─── PAGE EXCERPT

The Xi-Biden virtual meeting is short on big announcements but restarts leadership contacts, with at least one key breakthrough: an agreement on military-to-military exchanges. Meanwhile, in Washington, a bipartisan congressional commission calls for curbs on commercial relations with China.
Worldwide concern has grown for the top Chinese tennis star who disappeared after reporting being sexually harassed by a retired senior leader.
China’s lack of social mobility tests economic sustainability. And China becomes the country with the most wealth, surpassing the U.S. Meanwhile, Xi’s poverty alleviation campaign benefitted companies more than individuals, a new report shows.
Xi-Biden virtual meeting sees few breakthroughs
In an interview with BBC World carried out while China’s Xi Jinping and U.S. president Joe Biden were still in their virtual meeting, I predicted the two would try to reestablish what has been a decent relationship between the leaders, but little in the way of major breakthroughs. That turned out pretty accurate. (Xi referred to Biden in opening remarks as “old friend.”)
Another prediction: while Biden would raise U.S. human rights concerns over Xinjiang and Hong Kong, as well as criticize Beijing’s increasingly hawkish stance towards Taiwan, Xi would respond with zero compromise, calling all those issues integral to China’s sovereignty and therefore off limits. It looks like that’s pretty much how it played out.

──────
─── RECORDED DATA

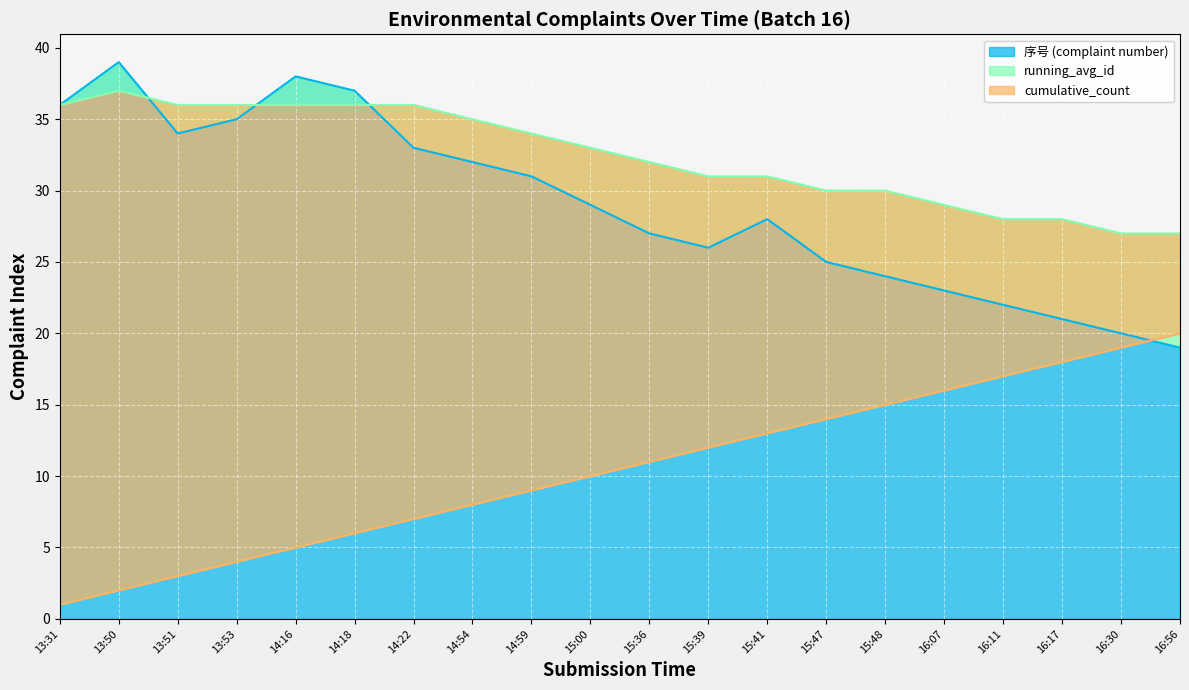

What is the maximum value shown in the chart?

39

──────

WHAT YOU ARE ASKED TO DO => In the text on the Xi-Biden virtual meeting, what agreement is named as the one key breakthrough?

EXERCISE RESULT => An agreement on military-to-military exchanges.